THE TASK:
Look through the entries. Copy each line that has the word "artikla".

Recorded data:
☆ ☆ ☆ ☆ ☆ ☆ ☆

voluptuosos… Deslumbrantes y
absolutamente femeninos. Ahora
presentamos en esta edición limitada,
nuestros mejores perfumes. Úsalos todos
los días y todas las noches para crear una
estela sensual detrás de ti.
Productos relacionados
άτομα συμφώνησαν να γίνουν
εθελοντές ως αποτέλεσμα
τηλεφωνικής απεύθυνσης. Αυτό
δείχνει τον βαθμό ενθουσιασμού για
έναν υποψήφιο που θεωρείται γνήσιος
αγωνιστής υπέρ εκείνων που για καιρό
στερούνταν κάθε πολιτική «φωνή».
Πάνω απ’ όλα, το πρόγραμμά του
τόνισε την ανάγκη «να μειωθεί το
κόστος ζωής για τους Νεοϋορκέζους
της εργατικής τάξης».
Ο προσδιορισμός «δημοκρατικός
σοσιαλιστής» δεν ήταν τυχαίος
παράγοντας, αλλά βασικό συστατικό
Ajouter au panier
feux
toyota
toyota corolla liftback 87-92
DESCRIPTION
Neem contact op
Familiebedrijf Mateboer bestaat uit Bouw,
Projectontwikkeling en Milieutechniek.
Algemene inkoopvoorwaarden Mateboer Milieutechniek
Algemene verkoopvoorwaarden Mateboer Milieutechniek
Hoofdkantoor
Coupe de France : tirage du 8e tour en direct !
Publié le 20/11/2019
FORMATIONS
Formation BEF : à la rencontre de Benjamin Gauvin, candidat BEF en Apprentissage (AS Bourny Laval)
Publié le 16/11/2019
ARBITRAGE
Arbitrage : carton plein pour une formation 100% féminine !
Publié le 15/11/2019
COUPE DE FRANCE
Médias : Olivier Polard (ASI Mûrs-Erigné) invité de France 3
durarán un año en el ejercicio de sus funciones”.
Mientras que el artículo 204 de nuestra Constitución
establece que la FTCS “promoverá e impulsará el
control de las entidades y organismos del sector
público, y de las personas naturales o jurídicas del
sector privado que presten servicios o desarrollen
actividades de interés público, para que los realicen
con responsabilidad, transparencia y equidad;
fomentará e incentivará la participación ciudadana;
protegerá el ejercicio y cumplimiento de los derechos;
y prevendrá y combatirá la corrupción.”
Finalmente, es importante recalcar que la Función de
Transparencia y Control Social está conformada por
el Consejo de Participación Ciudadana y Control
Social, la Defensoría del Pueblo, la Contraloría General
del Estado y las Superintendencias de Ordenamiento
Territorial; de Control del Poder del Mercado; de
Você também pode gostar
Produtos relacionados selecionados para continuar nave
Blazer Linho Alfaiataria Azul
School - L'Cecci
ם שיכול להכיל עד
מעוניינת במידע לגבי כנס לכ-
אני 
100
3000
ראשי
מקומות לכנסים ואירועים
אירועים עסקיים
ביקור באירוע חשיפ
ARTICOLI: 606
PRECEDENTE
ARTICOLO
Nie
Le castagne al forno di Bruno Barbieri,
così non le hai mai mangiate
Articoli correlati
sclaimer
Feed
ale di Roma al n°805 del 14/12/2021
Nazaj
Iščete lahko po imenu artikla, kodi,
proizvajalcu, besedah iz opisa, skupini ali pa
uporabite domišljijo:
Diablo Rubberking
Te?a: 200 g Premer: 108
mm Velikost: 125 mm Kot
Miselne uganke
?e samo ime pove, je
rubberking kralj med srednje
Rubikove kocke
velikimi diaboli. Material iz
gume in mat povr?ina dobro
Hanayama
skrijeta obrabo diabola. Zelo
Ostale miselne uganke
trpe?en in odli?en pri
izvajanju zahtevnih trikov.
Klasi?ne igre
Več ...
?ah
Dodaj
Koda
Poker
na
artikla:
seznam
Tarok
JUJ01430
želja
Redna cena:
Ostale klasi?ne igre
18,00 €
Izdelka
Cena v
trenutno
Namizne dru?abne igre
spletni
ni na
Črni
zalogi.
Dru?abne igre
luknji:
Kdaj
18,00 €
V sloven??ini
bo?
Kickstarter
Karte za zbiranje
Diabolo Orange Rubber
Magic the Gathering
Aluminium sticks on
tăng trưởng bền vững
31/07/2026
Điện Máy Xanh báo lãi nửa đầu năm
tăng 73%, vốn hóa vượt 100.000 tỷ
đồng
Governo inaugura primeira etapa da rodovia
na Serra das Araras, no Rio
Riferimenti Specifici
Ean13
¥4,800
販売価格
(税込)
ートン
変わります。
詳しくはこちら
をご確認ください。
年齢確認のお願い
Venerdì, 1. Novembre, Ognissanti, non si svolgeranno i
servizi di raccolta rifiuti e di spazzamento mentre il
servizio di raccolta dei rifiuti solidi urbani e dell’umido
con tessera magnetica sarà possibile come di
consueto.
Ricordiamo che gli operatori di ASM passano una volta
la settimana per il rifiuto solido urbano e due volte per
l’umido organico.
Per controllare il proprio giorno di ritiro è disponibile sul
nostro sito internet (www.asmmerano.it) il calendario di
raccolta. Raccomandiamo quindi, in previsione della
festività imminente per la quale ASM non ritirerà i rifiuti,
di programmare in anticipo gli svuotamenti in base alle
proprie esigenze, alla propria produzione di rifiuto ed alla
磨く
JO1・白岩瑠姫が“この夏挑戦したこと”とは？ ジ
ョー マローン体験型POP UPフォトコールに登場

☆ ☆ ☆ ☆ ☆ ☆ ☆

RESULT OF THIS EXERCISE:
Iščete lahko po imenu artikla, kodi,
artikla:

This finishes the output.